Dans son intervention, le Préfet du Département de l’Alibori a été plus loin en suppliant le Président de l’Assemblée Nationale d’être auprès du pouvoir Exécutif le porte-parole des populations de Karimama et des autres communes de l’Alibori afin que progressivement, en lien avec le Chef de l’État, leur Département soit transformé en offrant notamment aux populations des services sociaux de base, pour ne pas dire des services sociaux de qualité.  Pour lui d’ailleurs, c’est déjà une satisfaction morale que la deuxième personnalité de l’État, en dépit de son calendrier souvent chargé, très chargé d’ailleurs, ait pris l’initiative de venir dans le Département de l’Alibori pour apporter un soutien moral aux victimes des inondations.

 

Louis Vlavonou rassure

Face au tableau qui lui a été dressé, le Président Louis G. Vlavonou a pris l’engagement de passer à l’action. Pour lui, point ne sera question de pleurer sur le lait renverser, mais de voir ce qu’il y a lieu de faire pour que les doléances soulevées par les populations de Karimama trouvent dans l’immédiat une solution. « Le moment est plus que jamais venu pour qu’à l’orée de l’ouverture de la deuxième session ordinaire de l’année qui est la session budgétaire, que nous puissions poser des questions concrètes. On doit voter le budget mais avant, nous devons voir ce qui est prévu dans le budget 2021. Moi-même je suis là. C’est ça la différence. Moi j’ai d’autres opportunités que les élus n’ont pas. Moi j’ai d’autres opportunités pour parler directement avec le chef de l’Etat au lieu de passer par les ministres de la République. Moi je pourrai porter directement la voix des sans voix que je suis venu voir en personne au chef de l’Etat. Au chef de l’Etat, je pourrai dire que ce que je suis venu voir est ahurissant, alarmant. Bien vrai tout est urgent. Mais il y a urgence dans urgence », a dit le Président Louis Vlavonou pour rassurer les populations en détresse.

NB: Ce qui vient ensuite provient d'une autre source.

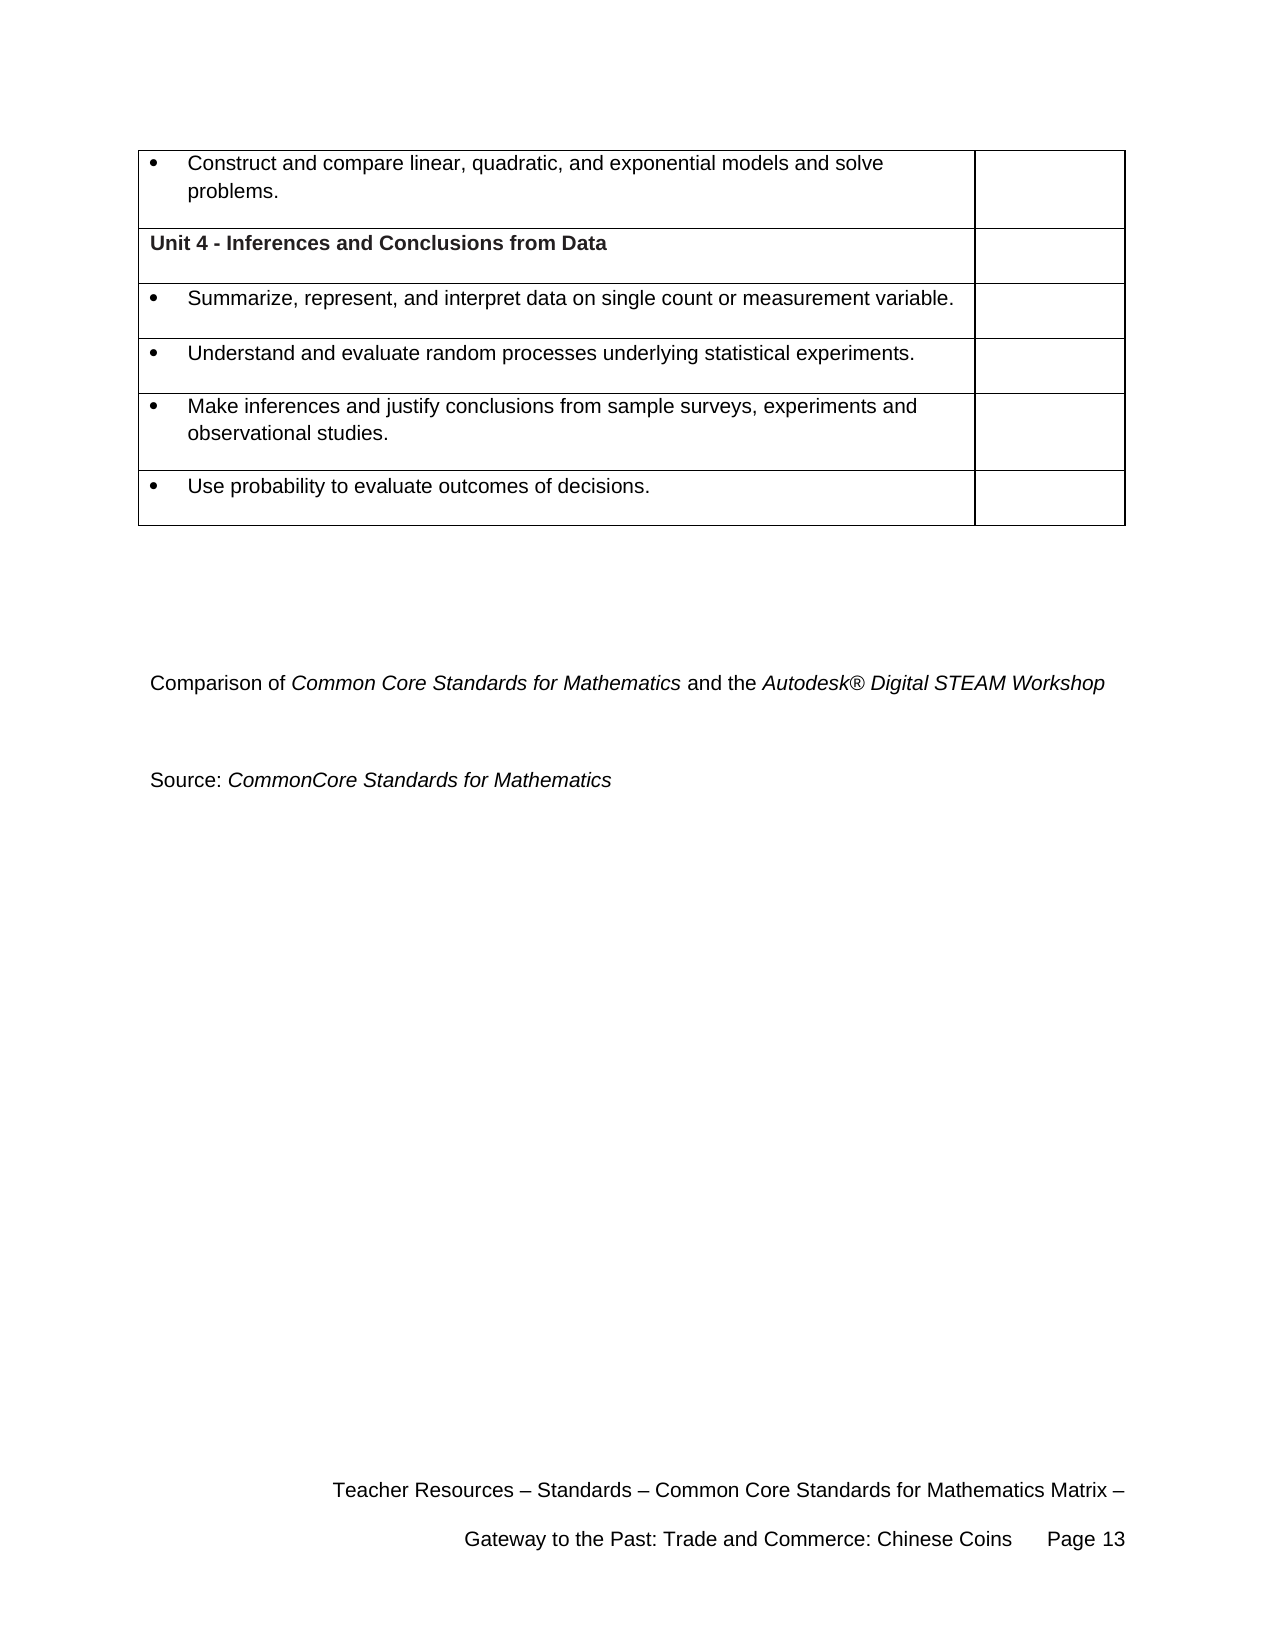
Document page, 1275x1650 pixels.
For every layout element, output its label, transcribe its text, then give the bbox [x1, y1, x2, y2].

text Source: CommonCore Standards for Mathematics [150, 768, 1125, 792]
table_cell Construct and compare linear, quadratic, and exponential models and solve problems. [139, 151, 974, 228]
table_cell Understand and evaluate random processes underlying statistical experiments. [139, 339, 974, 392]
table_cell Summarize, represent, and interpret data on single count or measurement variable. [139, 284, 974, 337]
table_cell Make inferences and justify conclusions from sample surveys, experiments and observational studies. [139, 394, 974, 470]
table_cell Unit 4 - Inferences and Conclusions from Data [139, 229, 974, 283]
table_cell Use probability to evaluate outcomes of decisions. [139, 471, 974, 525]
table_cell [976, 229, 1124, 283]
text Comparison of Common Core Standards for Mathematics and the Autodesk® Digital STEAM Workshop [150, 671, 1125, 695]
table_cell [976, 471, 1124, 525]
table_cell [976, 284, 1124, 337]
table_cell [976, 339, 1124, 392]
table_cell [976, 151, 1124, 228]
table_cell [976, 394, 1124, 470]
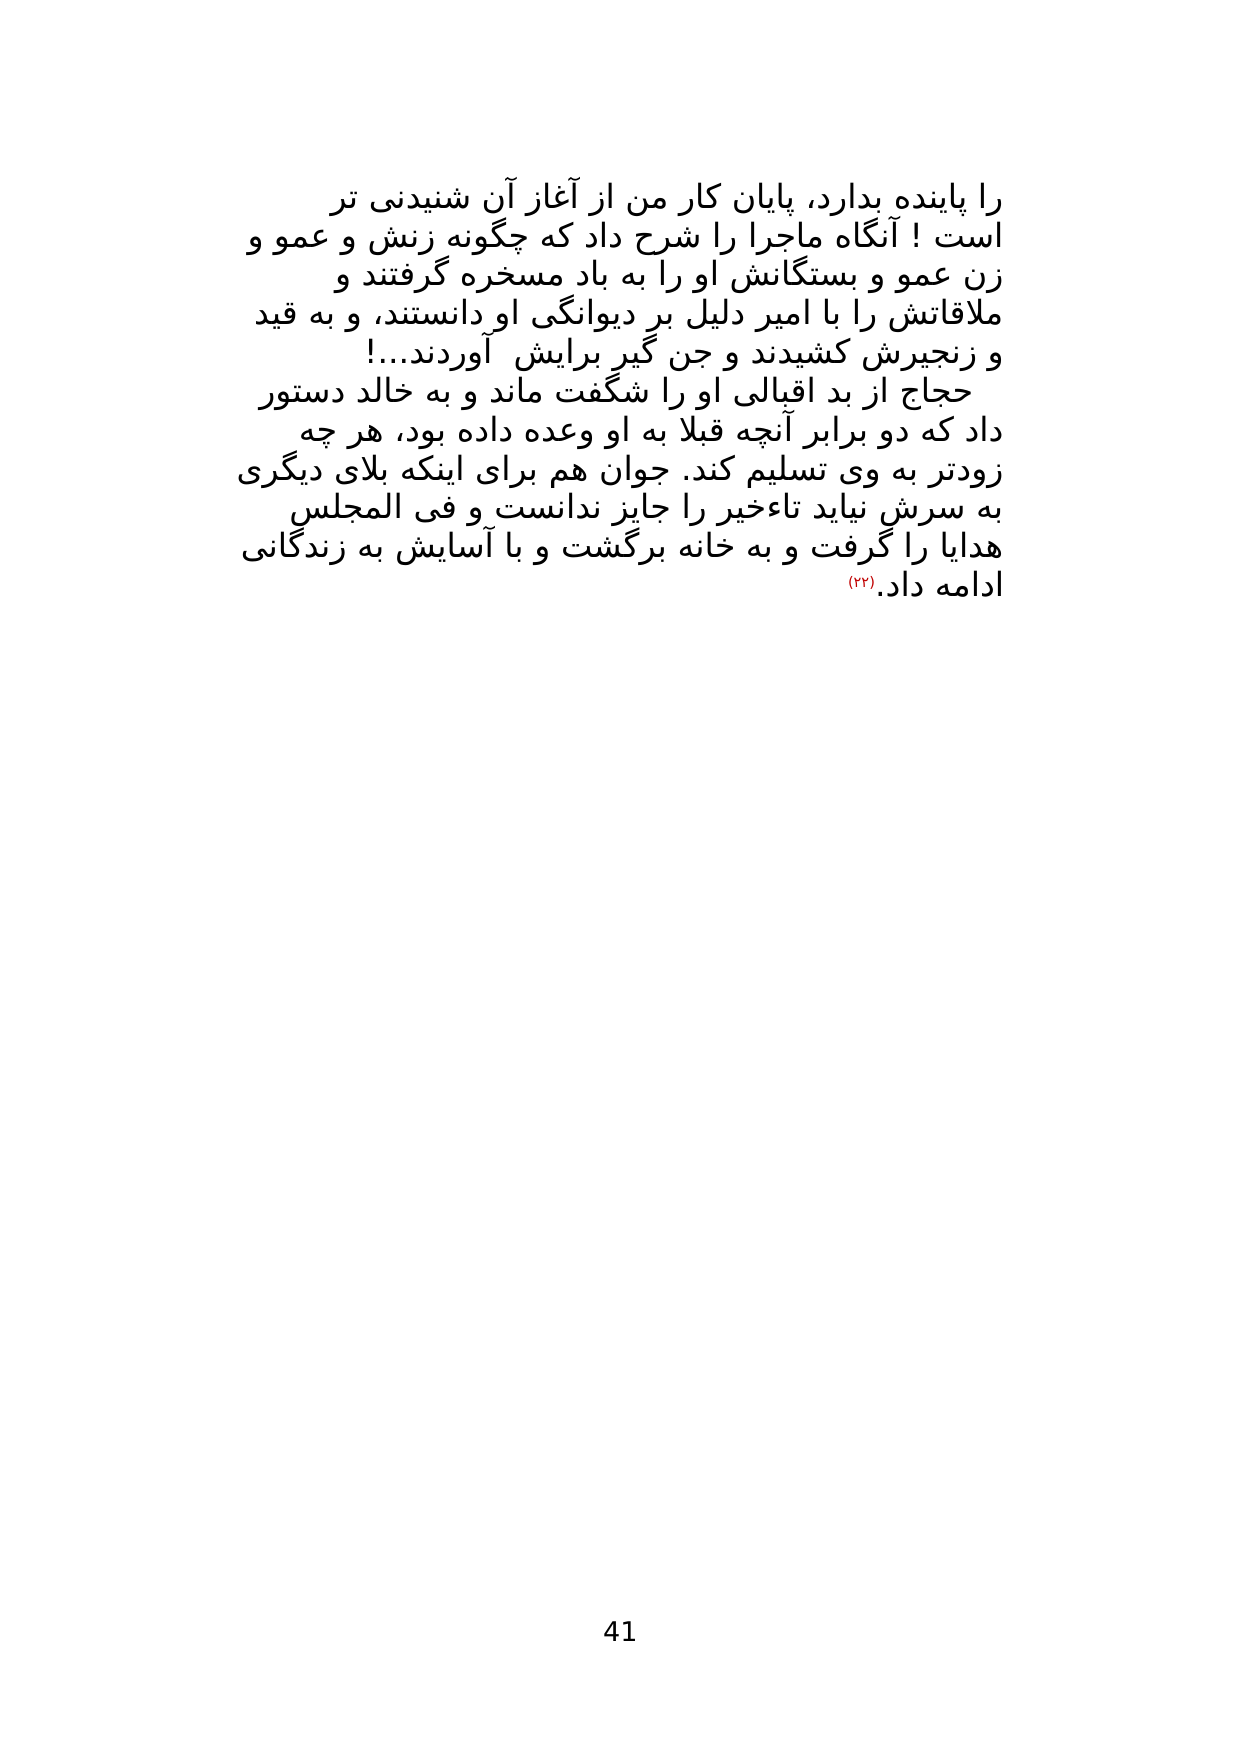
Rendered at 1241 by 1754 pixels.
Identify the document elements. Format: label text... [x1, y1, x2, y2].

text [236, 177, 1004, 371]
text حجاج از بد اقبالى او را شگفت ماند و به خالد دستور داد كه دو برابر آنچه قبلا به او وعده داده بود، هر چه زودتر به وى تسليم كند. جوان هم براى اينكه بلاى ديگرى به سرش نيايد تاءخير را جايز ندانست و فى المجلس ‍ هدايا را گرفت و به خانه برگشت و با آسايش به زندگانى ادامه داد.(٢٢) [236, 371, 1004, 604]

« J’ai entendu d’autres propositions qui ne sont pas soulevées ici mais ailleurs. Le préfet a fait la proposition des digues, digues à moitié réalisées à Malanville. Comment faire pour rechercher des fonds afin que la partie qui reste soit construite pour endiguer complètement ce phénomène parce qu’aujourd’hui, avec le débordement du fleuve Niger et la construction de la digue au niveau du Niger, nous sommes en position de dénivellement bas par rapport au Niger de manière à ce que lorsque le fleuve monte, toute l’eau déversée chez nous. Dans ces conditions, qu’est-ce que nous allons faire maintenant ? Allons-nous croiser les bras et voir que la solution apportée par les autres nous mette dans l’émoi ? Nous aussi, nous devons pouvoir faire quelque chose (…) Ailleurs, il y a eu des pertes en vies humaines. C’est heureux que Karimama n’ait pas connu cela même si le risque plane toujours. Et pour nous, une seule vie humaine qui disparaît, ça vaut plus que mille pertes matérielles. Dans mon métier d’avant, (je suis douanier et formateur), on nous apprend que la vie d’un contrebandier est plus importante que le plus beau et gros chargement du monde. Ça peut être de l’or, du diamant…Ça veut dire quoi ? Vous pouvez perdre toutes les cultures, si on perd un homme dedans pour moi, c’est plus important. Et au-delà de ce qu’on a vu là, c’est les pertes en vies humaines qui nous ont le plus marqués. Comment faire pour qu’il n’y ait plus de pertes en vies humaines ? », a-t-il poursuivi. Pour finir ses propos, le Président Louis G. Vlavonou a montré combien de fois la Représentation nationale et l’ensemble des députés de la 8è législature sont sensibles au drame que vivent en ce moment les populations de Karimama et des autres contrées secouées par les affres de la montée des eaux.